REQUIREMENT
I'd like the data beneath this line reproduced exactly, without any of its images.

Stored items
::::::

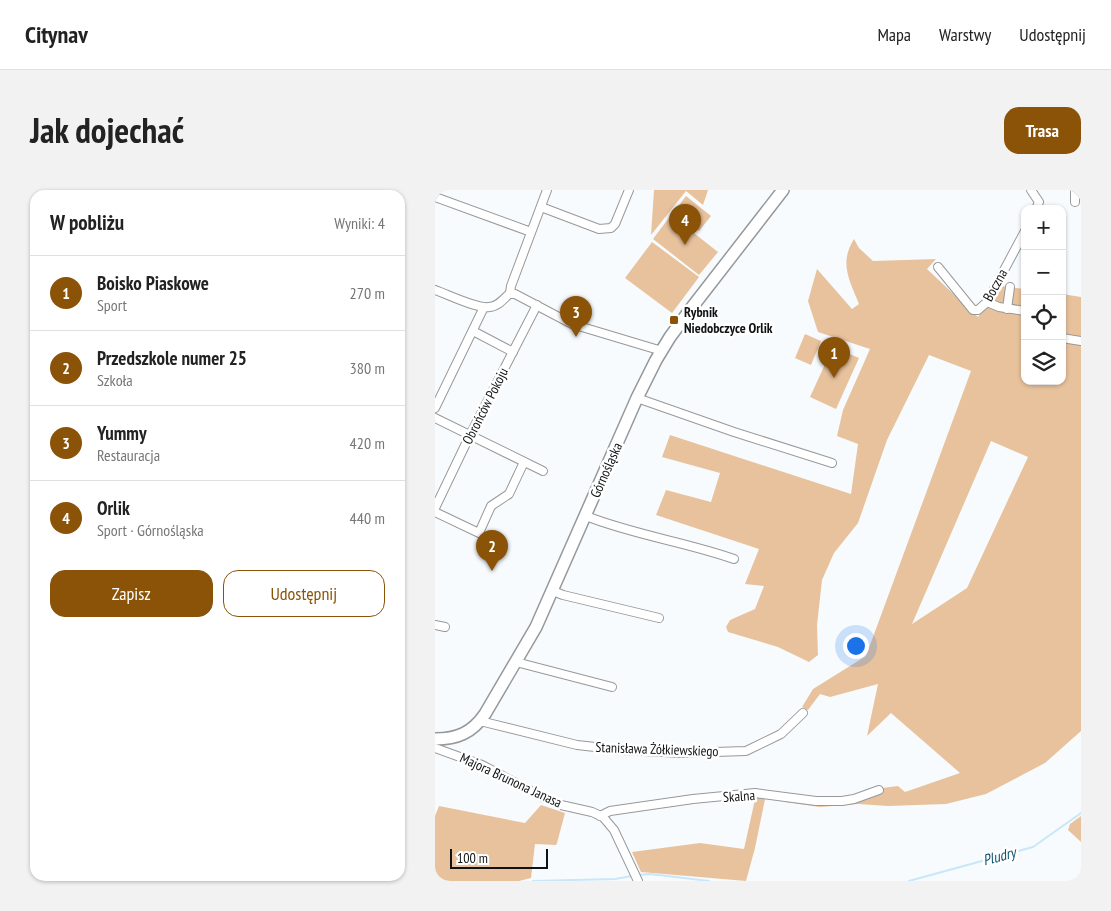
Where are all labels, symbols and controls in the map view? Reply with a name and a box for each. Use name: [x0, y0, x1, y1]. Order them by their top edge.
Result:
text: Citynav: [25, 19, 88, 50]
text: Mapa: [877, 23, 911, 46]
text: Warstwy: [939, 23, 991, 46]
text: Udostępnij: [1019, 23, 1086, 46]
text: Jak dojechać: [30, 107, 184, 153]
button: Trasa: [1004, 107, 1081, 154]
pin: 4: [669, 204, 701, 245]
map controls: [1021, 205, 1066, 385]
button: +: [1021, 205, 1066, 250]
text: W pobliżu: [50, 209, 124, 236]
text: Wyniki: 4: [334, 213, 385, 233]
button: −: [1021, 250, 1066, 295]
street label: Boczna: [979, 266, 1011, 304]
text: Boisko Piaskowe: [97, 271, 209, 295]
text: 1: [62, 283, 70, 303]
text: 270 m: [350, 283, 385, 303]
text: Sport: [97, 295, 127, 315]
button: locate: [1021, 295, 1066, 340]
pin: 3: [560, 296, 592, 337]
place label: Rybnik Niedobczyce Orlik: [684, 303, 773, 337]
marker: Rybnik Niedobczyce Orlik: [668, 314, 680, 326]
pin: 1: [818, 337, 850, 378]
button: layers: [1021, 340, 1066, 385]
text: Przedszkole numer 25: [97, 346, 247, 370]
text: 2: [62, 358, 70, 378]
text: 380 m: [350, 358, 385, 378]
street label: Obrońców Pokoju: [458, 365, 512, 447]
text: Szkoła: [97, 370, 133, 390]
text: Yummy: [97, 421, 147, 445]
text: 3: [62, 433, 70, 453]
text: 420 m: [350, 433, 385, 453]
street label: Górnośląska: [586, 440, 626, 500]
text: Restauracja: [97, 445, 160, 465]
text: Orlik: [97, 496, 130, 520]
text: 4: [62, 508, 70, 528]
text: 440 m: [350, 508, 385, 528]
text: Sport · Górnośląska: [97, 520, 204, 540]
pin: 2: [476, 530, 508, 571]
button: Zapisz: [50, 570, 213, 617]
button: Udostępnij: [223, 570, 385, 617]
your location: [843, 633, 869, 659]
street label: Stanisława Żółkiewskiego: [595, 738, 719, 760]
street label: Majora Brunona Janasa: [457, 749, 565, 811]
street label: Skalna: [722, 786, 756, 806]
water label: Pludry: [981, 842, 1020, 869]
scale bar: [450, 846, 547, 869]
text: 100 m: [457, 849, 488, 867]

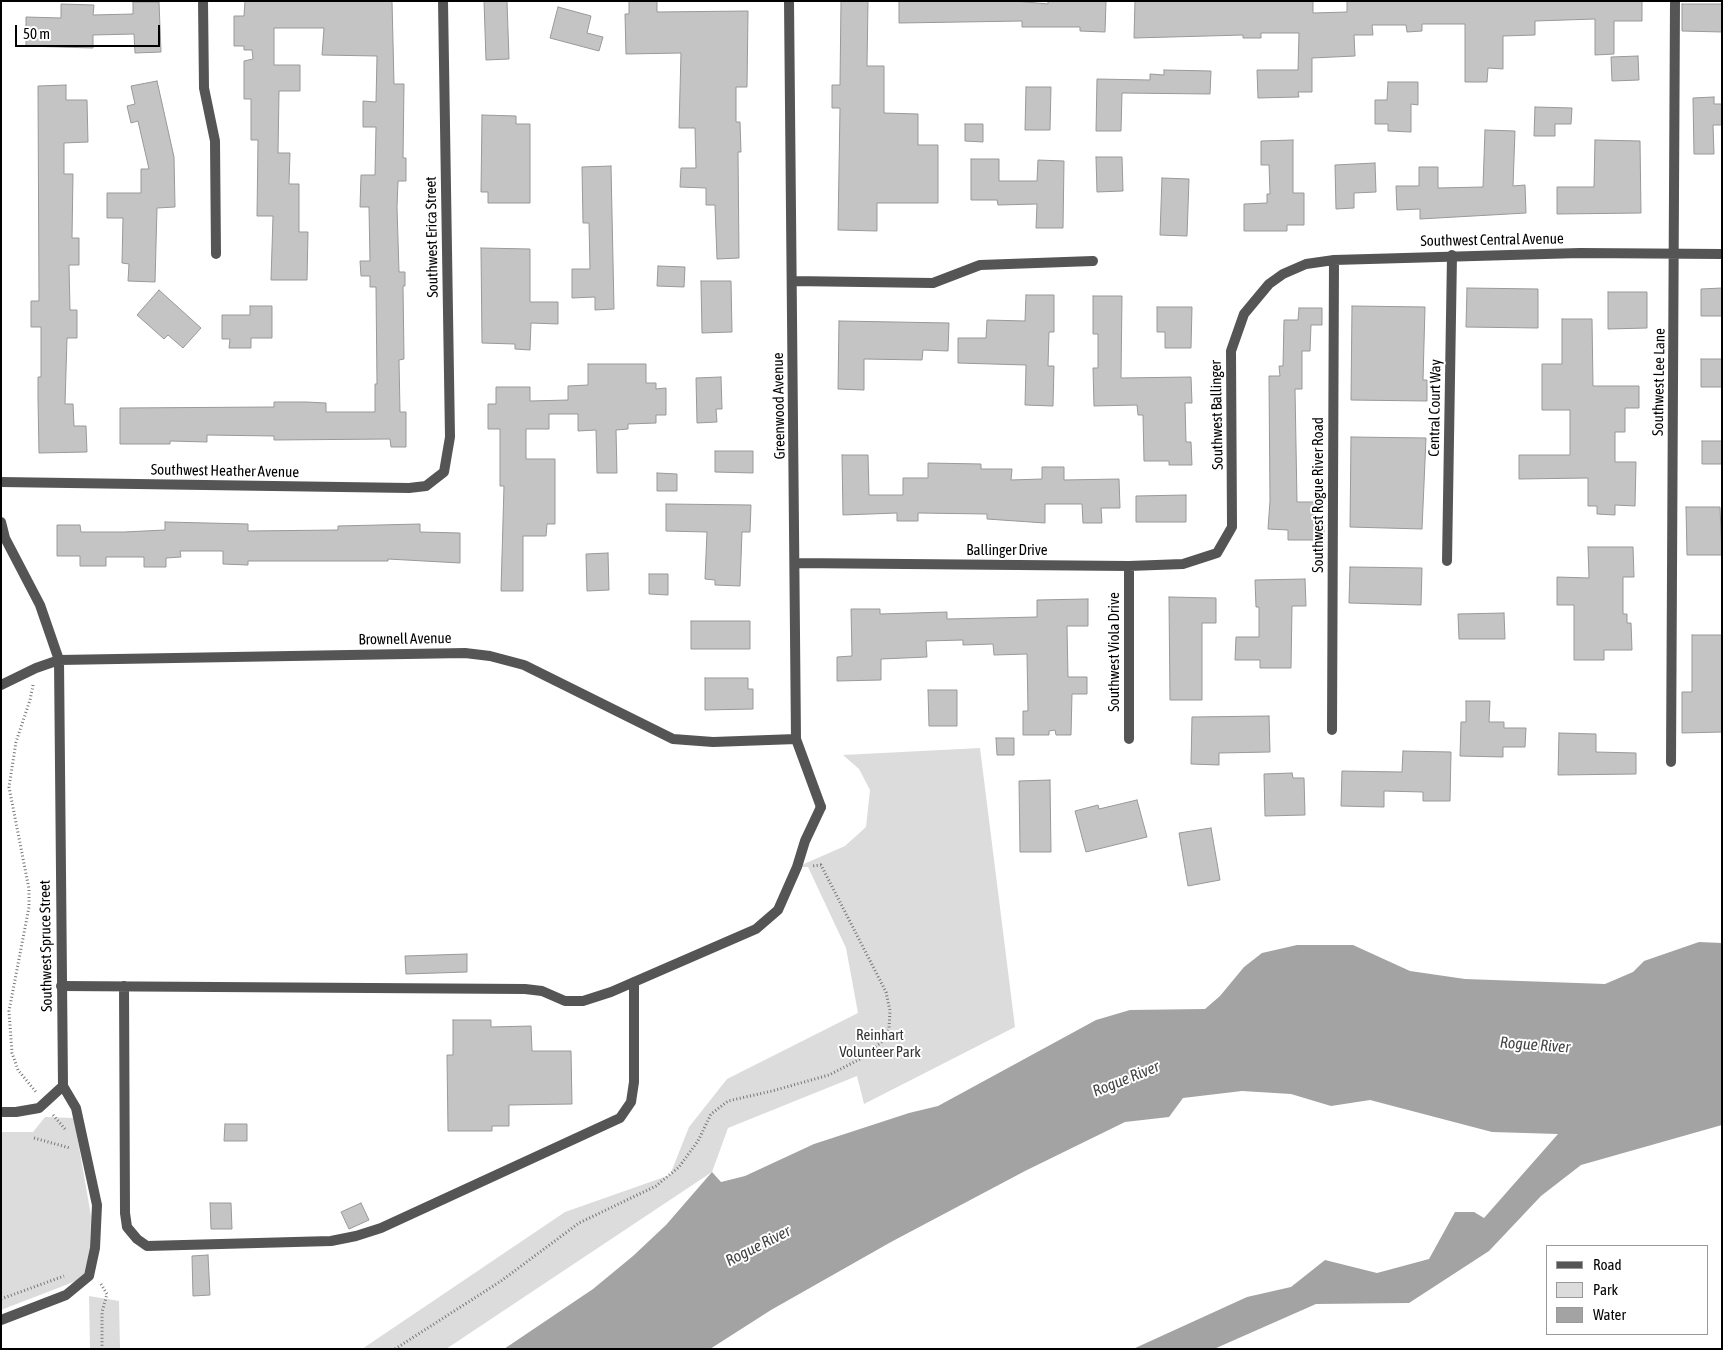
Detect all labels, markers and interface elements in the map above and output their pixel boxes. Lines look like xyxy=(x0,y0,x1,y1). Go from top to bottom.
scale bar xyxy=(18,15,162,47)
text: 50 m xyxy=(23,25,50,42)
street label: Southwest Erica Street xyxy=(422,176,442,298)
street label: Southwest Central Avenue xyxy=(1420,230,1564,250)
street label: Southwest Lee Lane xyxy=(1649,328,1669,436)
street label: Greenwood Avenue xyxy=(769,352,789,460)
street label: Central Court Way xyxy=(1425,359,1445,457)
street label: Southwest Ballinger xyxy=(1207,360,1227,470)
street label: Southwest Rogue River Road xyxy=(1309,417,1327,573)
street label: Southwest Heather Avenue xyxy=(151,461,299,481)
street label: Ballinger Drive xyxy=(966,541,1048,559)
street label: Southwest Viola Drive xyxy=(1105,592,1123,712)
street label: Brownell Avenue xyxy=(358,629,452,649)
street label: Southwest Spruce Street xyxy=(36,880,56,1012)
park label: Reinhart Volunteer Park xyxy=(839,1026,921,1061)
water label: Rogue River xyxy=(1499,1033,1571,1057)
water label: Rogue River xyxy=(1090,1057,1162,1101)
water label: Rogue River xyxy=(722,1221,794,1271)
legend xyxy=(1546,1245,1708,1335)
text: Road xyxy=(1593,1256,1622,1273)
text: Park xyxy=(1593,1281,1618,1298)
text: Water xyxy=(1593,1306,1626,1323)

::::::

OUTPUT
Where are all labels, symbols and controls in the map view? Reply with a name and a box for each. Use name: [x0, y0, x1, y1]. Order them by their top edge.
Result:
text: Citynav: [25, 19, 88, 50]
text: Mapa: [877, 23, 911, 46]
text: Warstwy: [939, 23, 991, 46]
text: Udostępnij: [1019, 23, 1086, 46]
text: Jak dojechać: [30, 107, 184, 153]
button: Trasa: [1004, 107, 1081, 154]
pin: 4: [669, 204, 701, 245]
map controls: [1021, 205, 1066, 385]
button: +: [1021, 205, 1066, 250]
text: W pobliżu: [50, 209, 124, 236]
text: Wyniki: 4: [334, 213, 385, 233]
button: −: [1021, 250, 1066, 295]
street label: Boczna: [979, 266, 1011, 304]
text: Boisko Piaskowe: [97, 271, 209, 295]
text: 1: [62, 283, 70, 303]
text: 270 m: [350, 283, 385, 303]
text: Sport: [97, 295, 127, 315]
button: locate: [1021, 295, 1066, 340]
pin: 3: [560, 296, 592, 337]
place label: Rybnik Niedobczyce Orlik: [684, 303, 773, 337]
marker: Rybnik Niedobczyce Orlik: [668, 314, 680, 326]
pin: 1: [818, 337, 850, 378]
button: layers: [1021, 340, 1066, 385]
text: Przedszkole numer 25: [97, 346, 247, 370]
text: 2: [62, 358, 70, 378]
text: 380 m: [350, 358, 385, 378]
street label: Obrońców Pokoju: [458, 365, 512, 447]
text: Szkoła: [97, 370, 133, 390]
text: Yummy: [97, 421, 147, 445]
text: 3: [62, 433, 70, 453]
text: 420 m: [350, 433, 385, 453]
street label: Górnośląska: [586, 440, 626, 500]
text: Restauracja: [97, 445, 160, 465]
text: Orlik: [97, 496, 130, 520]
text: 4: [62, 508, 70, 528]
text: 440 m: [350, 508, 385, 528]
text: Sport · Górnośląska: [97, 520, 204, 540]
pin: 2: [476, 530, 508, 571]
button: Zapisz: [50, 570, 213, 617]
button: Udostępnij: [223, 570, 385, 617]
your location: [843, 633, 869, 659]
street label: Stanisława Żółkiewskiego: [595, 738, 719, 760]
street label: Majora Brunona Janasa: [457, 749, 565, 811]
street label: Skalna: [722, 786, 756, 806]
water label: Pludry: [981, 842, 1020, 869]
scale bar: [450, 846, 547, 869]
text: 100 m: [457, 849, 488, 867]

Detect all labels, markers and interface elements in the map above and output their pixel boxes. Lines look like xyxy=(x0,y0,x1,y1). Go from top to bottom.
scale bar xyxy=(18,15,162,47)
text: 50 m xyxy=(23,25,50,42)
street label: Southwest Erica Street xyxy=(422,176,442,298)
street label: Southwest Central Avenue xyxy=(1420,230,1564,250)
street label: Southwest Lee Lane xyxy=(1649,328,1669,436)
street label: Greenwood Avenue xyxy=(769,352,789,460)
street label: Central Court Way xyxy=(1425,359,1445,457)
street label: Southwest Ballinger xyxy=(1207,360,1227,470)
street label: Southwest Rogue River Road xyxy=(1309,417,1327,573)
street label: Southwest Heather Avenue xyxy=(151,461,299,481)
street label: Ballinger Drive xyxy=(966,541,1048,559)
street label: Southwest Viola Drive xyxy=(1105,592,1123,712)
street label: Brownell Avenue xyxy=(358,629,452,649)
street label: Southwest Spruce Street xyxy=(36,880,56,1012)
park label: Reinhart Volunteer Park xyxy=(839,1026,921,1061)
water label: Rogue River xyxy=(1499,1033,1571,1057)
water label: Rogue River xyxy=(1090,1057,1162,1101)
water label: Rogue River xyxy=(722,1221,794,1271)
legend xyxy=(1546,1245,1708,1335)
text: Road xyxy=(1593,1256,1622,1273)
text: Park xyxy=(1593,1281,1618,1298)
text: Water xyxy=(1593,1306,1626,1323)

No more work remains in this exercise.